Despite the benefits associated with evolving curriculums, some difficulties with ensuring adequate learner engagement, interaction, and feedback were encountered. These challenges highlight the need for further research and innovation into medical education. Based on our experience and learner feedback, we have continued with virtual orientation and feedback sessions with students to minimize travel time and disruption in clinical learning. Additionally, we are utilizing some of these resources including virtual simulation and online learning modules for learners unable to participate during required educational sessions to supplement their learning and meet course objectives. As health care delivery evolves, virtual patient care and interdisciplinary collaboration are becoming increasingly important. In our experience, some of these virtual tools may be effectively and efficiently utilized for medical education and health care needs. As such, medical education providing experience in these areas will serve to develop adaptable and well-trained physicians, prepared for practice, in an ever-changing health care landscape during the COVID-19 pandemic and beyond.1–4
CONCLUSION
The impact of COVID-19 on medical education has been profound. Despite challenges, the revised psychiatry clerkship curriculum was well received, with the overwhelming majority of responses to the new curriculum being positive. Overall, the revised psychiatry clerkship curriculum, based on the outcome measures evaluated, was comparable to the prepandemic curriculum in terms of student feedback. By embracing the changes to the psychiatric curriculum, medical educators can equip students with the skills and knowledge they need to become knowledgeable, compassionate, and adaptable physicians.
Article Information
Published Online: February 11, 2025. https://doi.org/10.4088/PCC.24m03809
© 2025 Physicians Postgraduate Press, Inc.
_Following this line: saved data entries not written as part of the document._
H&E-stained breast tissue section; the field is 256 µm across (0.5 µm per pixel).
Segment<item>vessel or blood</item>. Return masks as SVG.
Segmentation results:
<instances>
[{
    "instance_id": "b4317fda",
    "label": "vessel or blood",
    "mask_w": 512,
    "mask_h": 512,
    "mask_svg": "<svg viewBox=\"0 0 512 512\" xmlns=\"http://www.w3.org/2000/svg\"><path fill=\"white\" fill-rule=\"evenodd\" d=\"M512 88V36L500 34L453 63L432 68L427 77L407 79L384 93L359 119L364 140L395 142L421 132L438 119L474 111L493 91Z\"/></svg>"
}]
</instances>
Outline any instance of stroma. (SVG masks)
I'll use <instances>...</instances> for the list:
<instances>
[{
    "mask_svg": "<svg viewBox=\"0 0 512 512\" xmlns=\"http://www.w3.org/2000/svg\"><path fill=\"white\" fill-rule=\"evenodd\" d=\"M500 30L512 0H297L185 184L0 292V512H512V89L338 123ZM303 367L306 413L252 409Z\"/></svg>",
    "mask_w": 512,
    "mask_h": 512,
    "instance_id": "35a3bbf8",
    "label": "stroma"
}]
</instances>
Submitted: July 9, 2024; accepted October 21, 2024.
To Cite: Hameed U, Batchelder E, Hameed A. Psychiatry clerkship and the COVID-19 pandemic: lessons learned at Penn State College of Medicine. Prim Care Companion CNS Disord. 2025;27(1):24m03809.
Author Affiliations: Department of Psychiatry and Behavioral Health, Penn State Milton S. Hershey Medical Center, Hershey, Pennsylvania (all authors); Penn State College of Medicine, Hershey, Pennsylvania (all authors).
Corresponding Author: Usman Hameed, MD, Department of Psychiatry and Behavioral Health, Penn State Milton S. Hershey Medical Center, 500 University Dr, Hershey, PA 17033 ([email protected]).
Relevant Financial Relationships: None.
Funding/Support: None.
Clinical Points
- Effectiveness of virtual education and telemedicine is an area of ongoing research.
- The current and future generations of physicians are adapting to virtual learning and clinical care.
- Virtual platforms may serve as an efficient means to access high-quality educational programs as well as health care services.